Las campañas políticas tocan hoy a su fin y, de acuerdo con la mayoría de los sondeos de opinión –incluido el realizado por VANGUARDIA–, los electores “indecisos” serían quienes, en el último minuto, inclinarán el resultado de la jornada del próximo domingo a la cual estarían arribando hasta 4 candidatos con expectativas matemáticas de triunfo.

En términos estrictos pues, la contienda coahuilense estaría cumpliendo con la regla  politológica según la cual una democracia lo es en la medida en la cual existe incertidumbre respecto del resultado de las elecciones.

A partir de las 24 horas de hoy, y hasta las seis de la tarde del próximo domingo, ya no será posible publicar encuestas, lo cual implica que todos tendremos que esperar hasta que se publiquen los resultados del conteo rápido ordenado por la autoridad electoral coahuilense para saber quién ocupará la titularidad del Poder Ejecutivo estatal durante el siguiente sexenio.

Pero no es solamente la elección del Ejecutivo estatal la que se encuentra en juego, sino también los 25 asientos del Congreso local y la integración de los 38 ayuntamientos de Coahuila.
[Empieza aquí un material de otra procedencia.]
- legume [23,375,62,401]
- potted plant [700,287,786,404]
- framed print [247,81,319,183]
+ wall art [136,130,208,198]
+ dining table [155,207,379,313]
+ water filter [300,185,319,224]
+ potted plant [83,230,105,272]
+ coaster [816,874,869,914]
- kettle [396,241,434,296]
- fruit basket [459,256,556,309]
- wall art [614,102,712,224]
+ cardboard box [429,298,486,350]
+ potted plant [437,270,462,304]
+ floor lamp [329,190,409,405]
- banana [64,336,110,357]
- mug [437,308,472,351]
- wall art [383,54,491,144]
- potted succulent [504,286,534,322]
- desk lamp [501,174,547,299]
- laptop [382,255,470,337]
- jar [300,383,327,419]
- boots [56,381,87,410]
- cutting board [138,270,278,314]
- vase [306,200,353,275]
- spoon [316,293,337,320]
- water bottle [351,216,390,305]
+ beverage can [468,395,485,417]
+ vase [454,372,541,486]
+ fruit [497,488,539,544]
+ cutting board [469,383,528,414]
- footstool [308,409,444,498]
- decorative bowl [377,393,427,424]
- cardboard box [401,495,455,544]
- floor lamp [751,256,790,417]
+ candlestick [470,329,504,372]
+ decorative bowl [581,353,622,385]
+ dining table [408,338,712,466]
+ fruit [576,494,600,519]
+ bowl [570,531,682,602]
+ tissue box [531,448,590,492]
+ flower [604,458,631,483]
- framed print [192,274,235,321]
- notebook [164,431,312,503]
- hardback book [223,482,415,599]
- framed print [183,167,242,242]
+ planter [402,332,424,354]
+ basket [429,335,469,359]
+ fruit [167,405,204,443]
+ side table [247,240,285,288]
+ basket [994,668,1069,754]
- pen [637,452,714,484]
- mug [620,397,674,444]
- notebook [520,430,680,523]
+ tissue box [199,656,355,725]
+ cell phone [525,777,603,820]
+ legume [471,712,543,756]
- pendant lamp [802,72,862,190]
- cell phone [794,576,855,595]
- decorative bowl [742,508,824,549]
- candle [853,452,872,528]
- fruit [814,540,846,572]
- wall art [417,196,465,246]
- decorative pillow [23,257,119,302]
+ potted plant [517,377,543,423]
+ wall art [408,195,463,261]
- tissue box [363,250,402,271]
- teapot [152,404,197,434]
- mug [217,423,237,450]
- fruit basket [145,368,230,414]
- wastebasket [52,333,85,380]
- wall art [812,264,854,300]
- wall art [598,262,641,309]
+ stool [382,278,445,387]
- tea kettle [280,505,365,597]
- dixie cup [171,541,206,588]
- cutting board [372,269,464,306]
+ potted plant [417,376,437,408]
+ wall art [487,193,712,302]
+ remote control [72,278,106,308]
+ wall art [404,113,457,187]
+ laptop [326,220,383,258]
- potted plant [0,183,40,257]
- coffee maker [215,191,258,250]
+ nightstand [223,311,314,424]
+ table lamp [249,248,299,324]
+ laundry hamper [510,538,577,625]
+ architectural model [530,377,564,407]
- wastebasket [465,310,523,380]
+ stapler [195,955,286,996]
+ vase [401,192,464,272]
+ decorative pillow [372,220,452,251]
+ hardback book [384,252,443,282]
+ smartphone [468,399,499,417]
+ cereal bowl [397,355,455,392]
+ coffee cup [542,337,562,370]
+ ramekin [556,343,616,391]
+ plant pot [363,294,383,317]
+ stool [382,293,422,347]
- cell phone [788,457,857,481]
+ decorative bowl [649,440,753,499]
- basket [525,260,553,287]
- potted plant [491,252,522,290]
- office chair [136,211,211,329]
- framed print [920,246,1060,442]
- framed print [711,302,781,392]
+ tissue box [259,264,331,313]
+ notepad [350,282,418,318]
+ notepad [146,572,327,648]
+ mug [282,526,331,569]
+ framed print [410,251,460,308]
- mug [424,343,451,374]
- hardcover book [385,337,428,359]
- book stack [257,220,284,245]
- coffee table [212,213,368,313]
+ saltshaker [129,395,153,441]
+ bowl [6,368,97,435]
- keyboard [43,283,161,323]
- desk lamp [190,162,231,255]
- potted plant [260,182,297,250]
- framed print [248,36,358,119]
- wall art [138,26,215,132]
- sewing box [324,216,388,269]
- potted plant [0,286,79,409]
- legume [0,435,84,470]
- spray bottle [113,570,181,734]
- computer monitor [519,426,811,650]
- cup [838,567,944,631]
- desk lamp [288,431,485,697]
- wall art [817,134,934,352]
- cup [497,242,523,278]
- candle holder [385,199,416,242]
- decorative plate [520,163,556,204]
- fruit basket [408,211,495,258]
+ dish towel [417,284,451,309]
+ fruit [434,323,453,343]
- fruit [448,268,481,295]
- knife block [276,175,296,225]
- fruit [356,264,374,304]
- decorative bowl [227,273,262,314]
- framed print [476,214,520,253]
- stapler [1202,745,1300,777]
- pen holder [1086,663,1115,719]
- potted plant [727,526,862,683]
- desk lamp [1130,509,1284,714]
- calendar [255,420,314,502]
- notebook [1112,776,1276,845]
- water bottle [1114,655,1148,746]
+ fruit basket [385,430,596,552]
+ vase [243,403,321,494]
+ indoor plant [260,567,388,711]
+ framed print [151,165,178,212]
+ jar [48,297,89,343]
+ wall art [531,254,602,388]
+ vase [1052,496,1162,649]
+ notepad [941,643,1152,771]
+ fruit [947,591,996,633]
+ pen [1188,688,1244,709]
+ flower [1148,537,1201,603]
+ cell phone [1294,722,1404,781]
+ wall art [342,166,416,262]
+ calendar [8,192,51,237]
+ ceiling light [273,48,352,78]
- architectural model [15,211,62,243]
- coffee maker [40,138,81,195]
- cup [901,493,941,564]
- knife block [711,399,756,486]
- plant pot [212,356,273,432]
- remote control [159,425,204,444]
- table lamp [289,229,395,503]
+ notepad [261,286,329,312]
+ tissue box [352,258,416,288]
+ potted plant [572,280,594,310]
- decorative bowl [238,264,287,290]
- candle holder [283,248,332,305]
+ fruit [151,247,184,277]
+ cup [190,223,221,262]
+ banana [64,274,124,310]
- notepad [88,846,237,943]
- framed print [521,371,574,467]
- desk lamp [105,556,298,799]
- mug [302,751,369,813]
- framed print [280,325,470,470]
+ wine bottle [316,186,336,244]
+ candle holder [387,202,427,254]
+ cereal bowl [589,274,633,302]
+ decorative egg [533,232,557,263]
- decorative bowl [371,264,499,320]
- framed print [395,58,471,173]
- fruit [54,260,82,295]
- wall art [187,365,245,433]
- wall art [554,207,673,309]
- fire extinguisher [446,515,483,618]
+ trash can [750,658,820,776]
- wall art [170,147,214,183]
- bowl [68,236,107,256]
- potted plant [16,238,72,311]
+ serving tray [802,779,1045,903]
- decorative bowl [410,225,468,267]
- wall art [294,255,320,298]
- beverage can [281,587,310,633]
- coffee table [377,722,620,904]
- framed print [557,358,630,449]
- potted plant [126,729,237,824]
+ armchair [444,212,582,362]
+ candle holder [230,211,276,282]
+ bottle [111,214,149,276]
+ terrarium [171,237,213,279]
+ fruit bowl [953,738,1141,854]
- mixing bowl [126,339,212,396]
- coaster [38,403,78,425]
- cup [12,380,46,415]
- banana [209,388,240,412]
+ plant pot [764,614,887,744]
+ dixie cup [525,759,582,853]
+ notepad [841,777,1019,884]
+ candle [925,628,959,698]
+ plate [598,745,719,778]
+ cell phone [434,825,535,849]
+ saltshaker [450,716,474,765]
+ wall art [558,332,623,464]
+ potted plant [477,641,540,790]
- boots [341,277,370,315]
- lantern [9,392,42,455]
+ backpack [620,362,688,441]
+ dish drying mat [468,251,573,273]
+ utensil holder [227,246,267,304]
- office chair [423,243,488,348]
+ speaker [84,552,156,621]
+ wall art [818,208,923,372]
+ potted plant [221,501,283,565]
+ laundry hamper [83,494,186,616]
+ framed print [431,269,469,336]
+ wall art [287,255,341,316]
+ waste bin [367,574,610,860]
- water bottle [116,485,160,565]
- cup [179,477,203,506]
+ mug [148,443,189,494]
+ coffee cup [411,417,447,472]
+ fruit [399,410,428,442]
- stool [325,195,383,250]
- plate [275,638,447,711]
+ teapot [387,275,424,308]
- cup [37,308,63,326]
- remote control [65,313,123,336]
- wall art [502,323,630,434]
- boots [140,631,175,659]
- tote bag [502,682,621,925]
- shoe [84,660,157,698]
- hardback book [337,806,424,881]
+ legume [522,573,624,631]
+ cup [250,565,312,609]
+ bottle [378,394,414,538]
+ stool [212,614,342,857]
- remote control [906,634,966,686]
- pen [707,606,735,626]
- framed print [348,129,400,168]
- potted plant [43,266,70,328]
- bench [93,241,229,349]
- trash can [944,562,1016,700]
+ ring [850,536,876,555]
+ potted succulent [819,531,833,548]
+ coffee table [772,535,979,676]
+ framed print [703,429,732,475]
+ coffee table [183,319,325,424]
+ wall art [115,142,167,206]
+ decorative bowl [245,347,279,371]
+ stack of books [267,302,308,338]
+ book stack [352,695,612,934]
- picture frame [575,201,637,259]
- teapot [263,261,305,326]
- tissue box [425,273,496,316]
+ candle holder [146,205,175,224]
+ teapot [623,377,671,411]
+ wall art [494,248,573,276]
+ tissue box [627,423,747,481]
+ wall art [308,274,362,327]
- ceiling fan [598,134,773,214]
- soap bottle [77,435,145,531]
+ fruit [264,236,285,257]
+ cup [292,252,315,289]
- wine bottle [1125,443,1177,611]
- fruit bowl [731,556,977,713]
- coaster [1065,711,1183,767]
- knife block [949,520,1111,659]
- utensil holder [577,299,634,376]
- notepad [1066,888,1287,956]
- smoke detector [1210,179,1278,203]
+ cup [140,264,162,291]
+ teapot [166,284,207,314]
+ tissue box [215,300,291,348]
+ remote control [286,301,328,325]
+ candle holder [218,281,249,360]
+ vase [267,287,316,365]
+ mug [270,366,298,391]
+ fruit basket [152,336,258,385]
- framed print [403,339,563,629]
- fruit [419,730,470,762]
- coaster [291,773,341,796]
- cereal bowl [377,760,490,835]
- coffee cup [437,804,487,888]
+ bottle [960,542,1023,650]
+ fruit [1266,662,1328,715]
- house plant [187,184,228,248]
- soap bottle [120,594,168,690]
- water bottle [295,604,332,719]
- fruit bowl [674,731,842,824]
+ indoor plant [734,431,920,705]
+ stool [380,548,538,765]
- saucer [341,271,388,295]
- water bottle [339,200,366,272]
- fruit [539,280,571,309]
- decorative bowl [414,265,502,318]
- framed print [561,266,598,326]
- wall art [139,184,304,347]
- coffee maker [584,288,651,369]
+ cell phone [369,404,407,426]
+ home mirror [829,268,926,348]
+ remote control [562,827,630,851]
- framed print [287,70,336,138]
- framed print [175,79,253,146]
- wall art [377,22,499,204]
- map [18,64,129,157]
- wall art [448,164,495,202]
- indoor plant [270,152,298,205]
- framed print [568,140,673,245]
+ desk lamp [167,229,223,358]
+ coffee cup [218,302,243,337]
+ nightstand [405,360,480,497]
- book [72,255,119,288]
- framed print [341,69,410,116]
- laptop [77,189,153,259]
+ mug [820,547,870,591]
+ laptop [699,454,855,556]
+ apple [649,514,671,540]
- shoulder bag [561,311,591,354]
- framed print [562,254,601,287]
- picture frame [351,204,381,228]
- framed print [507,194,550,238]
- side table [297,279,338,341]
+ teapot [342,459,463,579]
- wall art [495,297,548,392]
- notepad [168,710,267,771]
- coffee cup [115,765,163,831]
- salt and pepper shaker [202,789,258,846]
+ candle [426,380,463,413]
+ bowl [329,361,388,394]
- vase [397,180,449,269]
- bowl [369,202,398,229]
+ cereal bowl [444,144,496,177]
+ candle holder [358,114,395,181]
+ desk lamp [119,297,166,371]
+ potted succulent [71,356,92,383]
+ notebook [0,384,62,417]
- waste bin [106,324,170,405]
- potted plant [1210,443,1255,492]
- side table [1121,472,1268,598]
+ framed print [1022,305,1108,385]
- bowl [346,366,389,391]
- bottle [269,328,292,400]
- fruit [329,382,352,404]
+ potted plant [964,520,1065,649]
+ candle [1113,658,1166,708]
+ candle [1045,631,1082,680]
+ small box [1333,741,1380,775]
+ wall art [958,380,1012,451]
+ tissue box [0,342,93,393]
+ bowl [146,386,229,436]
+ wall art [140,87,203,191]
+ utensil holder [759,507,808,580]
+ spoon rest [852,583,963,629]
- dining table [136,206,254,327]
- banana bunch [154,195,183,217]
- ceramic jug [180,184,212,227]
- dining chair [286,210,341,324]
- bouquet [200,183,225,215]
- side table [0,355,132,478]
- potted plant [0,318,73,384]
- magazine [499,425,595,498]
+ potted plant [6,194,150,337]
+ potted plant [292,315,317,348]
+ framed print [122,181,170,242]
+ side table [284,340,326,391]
Y los resultados de estas elecciones habrán de hacernos esperar aún más.

Esto es así, porque de acuerdo con las reglas de cómputo de las elecciones quienes se encarguen de recibir los votos de los coahuilenses en las casillas tendrán que contar, en primer lugar, los correspondientes a la elección de Gobernador y después los de las otras dos elecciones.

Por otra parte, mientras que se ha ordenado la realización de un conteo rápido para conocer la tendencia de la elección del Poder Ejecutivo estatal, no ocurre lo mismo con la de los integrantes del Congreso y los ayuntamientos, por lo cual en los últimos dos casos dependeremos totalmente de los resultados que fluyan a través del PREP.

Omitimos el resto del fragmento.